We had a very special evening at the Core Club with the world-famous illusionist and card player Ricky Jay, courtesy of his managers, David Simone and Winston Simone. They came up with the idea to have Ricky at the center of an intimate fundraising event, which was very successful. It is just remarkable what Ricky Jay can do with a deck of cards. Almost as remarkable as how you can drive songs up the charts, Richard! We were able to raise almost $100,000 from that night alone, and what was really great was that everybody loved the evening—it didn't just feel like another charity event. We also, courtesy of Donna Clower, brought in Giorgio Armani and Audemars Piguet as sponsors. Hopefully, they will be part of the City of Hope in the future as well. Later this year we also have David Renzer’s Songs of Hope event at the Esquire House in L.A., which is always wellattended, and this year will be no exception.

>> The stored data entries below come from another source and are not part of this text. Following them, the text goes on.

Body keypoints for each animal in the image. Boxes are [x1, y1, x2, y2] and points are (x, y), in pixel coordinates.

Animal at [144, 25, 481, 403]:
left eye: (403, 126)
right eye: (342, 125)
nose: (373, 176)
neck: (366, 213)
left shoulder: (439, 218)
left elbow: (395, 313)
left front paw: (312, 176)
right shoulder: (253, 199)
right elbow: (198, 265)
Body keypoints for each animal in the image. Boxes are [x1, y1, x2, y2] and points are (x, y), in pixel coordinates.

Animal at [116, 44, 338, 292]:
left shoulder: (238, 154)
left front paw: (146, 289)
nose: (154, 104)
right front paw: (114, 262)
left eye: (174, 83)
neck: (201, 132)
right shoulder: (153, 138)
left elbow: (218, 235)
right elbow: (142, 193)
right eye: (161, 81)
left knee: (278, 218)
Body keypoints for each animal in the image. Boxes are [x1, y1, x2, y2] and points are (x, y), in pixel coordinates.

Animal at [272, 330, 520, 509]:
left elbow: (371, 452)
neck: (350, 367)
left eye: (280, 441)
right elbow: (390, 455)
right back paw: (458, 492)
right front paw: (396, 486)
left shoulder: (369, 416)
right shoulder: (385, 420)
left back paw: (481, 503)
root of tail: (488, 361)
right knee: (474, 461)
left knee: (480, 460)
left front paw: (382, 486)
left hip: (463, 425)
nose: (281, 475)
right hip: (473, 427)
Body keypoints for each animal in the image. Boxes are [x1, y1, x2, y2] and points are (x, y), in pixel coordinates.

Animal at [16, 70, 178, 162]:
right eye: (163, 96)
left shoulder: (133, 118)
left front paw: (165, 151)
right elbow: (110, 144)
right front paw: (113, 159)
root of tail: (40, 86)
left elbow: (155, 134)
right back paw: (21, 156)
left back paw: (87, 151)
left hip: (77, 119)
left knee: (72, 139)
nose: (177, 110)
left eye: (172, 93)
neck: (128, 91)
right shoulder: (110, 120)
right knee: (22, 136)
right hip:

Who will be hosting and entertaining on the big night?
Craig Ferguson
of the Late Late Show, the funniest Scotsman in America, will host. Velvet Revolver will perform an acoustic set, followed by Maroon 5, American Idol winner Taylor Hicks, Sarah McLachlan and Josh Groban, with a surprise at the end of the evening.

What was your experience as a board member and an honoree working with all of us?
What was remarkable to me is just how seamlessly this whole campaign unfolded. Every board member did their part, and all the staff did their part—the individual parts added up to a big whole. Having you and Steve as the dinner chairs and David Renzer as the national campaign chair, along with Alissa Pollack's efforts, Zach Horowitz and the rest of the board, it really was a painless fundraising process. Then, we also had the City of Hope's staff with Britta Bucholz in charge; she did an amazing job in her first year. Rob Myers was always there to support and, of course, Mary Carlzen and Art Martinez held it together.

Are you concerned that this interview is running in HITS?
Well, I’ve been able to stay out of HITS for the last few years, and it seems I have run out of places to hide—but now you got me! And it’s not costing us anything!